Essentially, for us, there are two parts. One part is clean according to 7Sheep and the other is clean according to ‘humans’. The first part is what can be harder to communicate. Part of an IBM definition of a clean data set is:

All data types are accurately identified.
All columns contain the same data type. For example, in a numeric type column, there are no alpha-numeric strings.

Essentially, that’s it! Simple! Or is it? Something as simple as a telephone number can be stored as the correct number but still be ‘unclean’/invalid according to the database. In 7Sheep, a telephone field is a numeric field option with a few special characters (+, (.)) allowed. However, different cultures write telephone numbers in a variety of ways so, someone could be forcing an invalid result by separating digits with a full stop (period). The phone number may be correct but the way it is stored is not. Your data isn’t clean. 7Sheep is a program, when all’s said and done, it responds to your commands and does what you tell it to. Clean data is entirely in your control.

How can you clean data?

In 7Sheep it’s a multi-step process, each part of which is pretty straightforward. Here are a few ways to ensure that your data is as clean as possible:

Setting up your database

If your database is being filled in by your team make sure that you have a training and/or manual on how the data should be filled in. Use tool tips in 7Sheep and guide your staff. If you know that people will use more than one e-mail address, include 2 fields (this avoids a common problem of unexpected results in the e-mail field). Plan it to be as simple, concise and as foolproof as possible (note! this is just a convenient saying, we’re not calling a member of your team a fool!).

Valid vs Invalid Checking

Your results are divided into ‘valid’ and ‘invalid’ results.
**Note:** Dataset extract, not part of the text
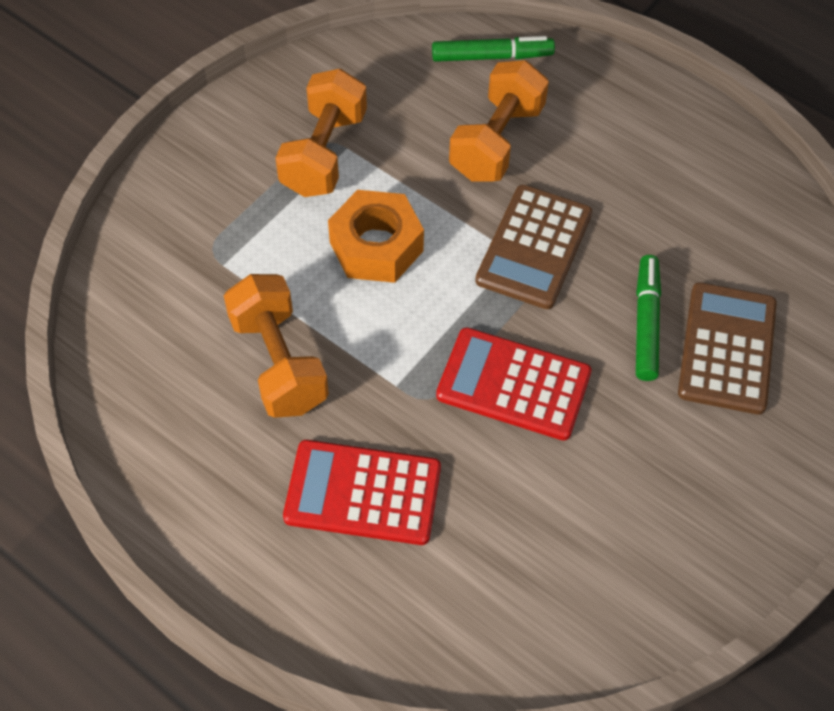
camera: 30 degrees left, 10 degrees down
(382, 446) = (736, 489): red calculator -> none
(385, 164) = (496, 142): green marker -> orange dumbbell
The ‘invalid’ results can be filtered and then checked for e.g. typos.


You can, of course, set fields to be unique in 7Sheep – so a unique primary e-mail address will usually cut down on the numbers of duplicates you have in the database. However, things slip through the net with people using other addresses etc. 7Sheep make deduplication easy.


Outside of 7Sheep, data is commonly considered not clean when there are information errors in there – even if the database does not recognise it as such (e.g. a phone number can be filled in perfectly but the number changed last year). Aged or old data is particularly susceptible to this. No one knows their own data better than themselves. Therefore, ask. Build into your system a process of checking data with your users on a regular basis; every 6 to 12 months would be our recommendation. 7Sheep allows users to access their own record in your system (should you allow them) and edit it themselves. This means that regular updates can be processed by the users to ensure that you are up to date and not suffering from old data.